[Buddha-l] Abdhidharma vindicated once again

Jamie Hubbard jhubbard at smith.edu
Mon Mar 7 18:58:38 MST 2011


On 3/8/2011 3:02 AM, JKirkpatrick wrote:
> As for the assertion "something like any property that is
> considered important to a religious community will be attributed
> maximally to those the tradition considers maximally great."
> That strikes me as a  pretty circular statement. (But then
> circularity is familiar in religious thought.)
> It doesn't explain maximal greatness, whereas my sociological
> surmise CAN explain it, although it's unknown if it DOES explain
> it.
Actually (and again I don't have the work handy), I believe that Paul's 
point about the drive to assert maximal greatness *is* a sort of 
sociological idea (which is why your point reminded me of it), in that 
it is what communities do with regard both individuals they consider 
great and propositions and/or attributes that they consider "great 
making." It is a community thing, albeit a "doctrine-making community" 
thing.

As Dan points out, he thinks (and well demonstrates, IMHO) that this 
leads to philosophical problems of a maximal nature.

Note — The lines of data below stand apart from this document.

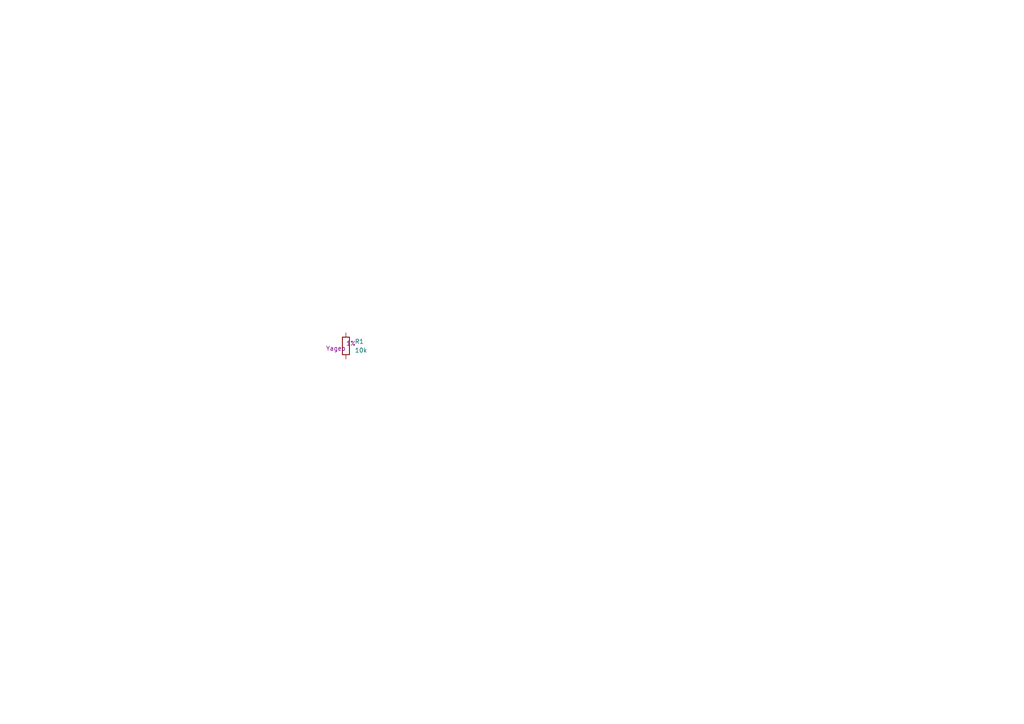
<source format=kicad_sch>
(kicad_sch
	(version 20250114)
	(generator "eeschema")
	(generator_version "9.0")
	(uuid "cf6911eb-0d2a-42a2-9dab-3dc3751a9616")
	(paper "A4")
	(title_block
		(title "PropertyPreservationTest")
	)
	
	(symbol
		(lib_id "Device:R")
		(at 100.33 100.33 0)
		(unit 1)
		(exclude_from_sim no)
		(in_bom yes)
		(on_board yes)
		(dnp no)
		(fields_autoplaced yes)
		(uuid "9f05edb1-b153-4362-866d-3c06851c53fb")
		(property "Reference" "R1"
			(at 102.87 99.0599 0)
			(effects
				(font
					(size 1.27 1.27)
				)
				(justify left)
			)
		)
		(property "Value" "10k"
			(at 102.87 101.5999 0)
			(effects
				(font
					(size 1.27 1.27)
				)
				(justify left)
			)
		)
		(property "Footprint" "Resistor_SMD:R_0603_1608Metric"
			(at 98.552 100.33 90)
			(effects
				(font
					(size 1.27 1.27)
				)
				(hide yes)
			)
		)
		(property "Datasheet" "~"
			(at 100.33 100.33 0)
			(effects
				(font
					(size 1.27 1.27)
				)
				(hide yes)
			)
		)
		(property "Description" ""
			(at 100.33 100.33 0)
			(effects
				(font
					(size 1.27 1.27)
				)
			)
		)
		(property "MPN" "C0603FR-0710KL"
			(at 100.33 100.33 0)
			(effects
				(font
					(size 1.27 1.27)
				)
				(hide yes)
			)
		)
		(property "Manufacturer" "Yageo"
			(at 100.33 100.33 0)
			(effects
				(font
					(size 1.27 1.27)
				)
				(justify right top)
			)
		)
		(property "Tolearnce" "1%"
			(at 100.33 100.33 0)
			(effects
				(font
					(size 1.27 1.27)
				)
				(justify left bottom)
			)
		)
		(pin "1"
			(uuid "dc1eecf2-7fad-4b78-becc-76c022d69840")
		)
		(pin "2"
			(uuid "fb883bfc-b82e-4529-a000-73b770f3b8c0")
		)
		(instances
			(project "PropertyPreservationTest"
				(path "/cf6911eb-0d2a-42a2-9dab-3dc3751a9616"
					(reference "R1")
					(unit 1)
				)
			)
		)
	)
	(sheet_instances
		(path "/"
			(page "1")
		)
	)
	(embedded_fonts no)
)

</source>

While many have 
thought that his critiques of the Buddhist tradition stem from his 
Christian background (before converting to Catholicism he was High 
Church Anglican), Griffiths thinks that the same problems are found in 
Christian theology due to the same impulse to assert maximal greatness.

If you decide to get into _On Being Buddha_, I recommend reading it 
together w/ John Makransky's _Buddhahood Embodied_. They both come to 
pretty similar conclusions about what a Buddha is (in the developed 
Mahayana tradition), but John, coming from a Tibetan Dzogchen point of 
view, has a rather different take on what it all means.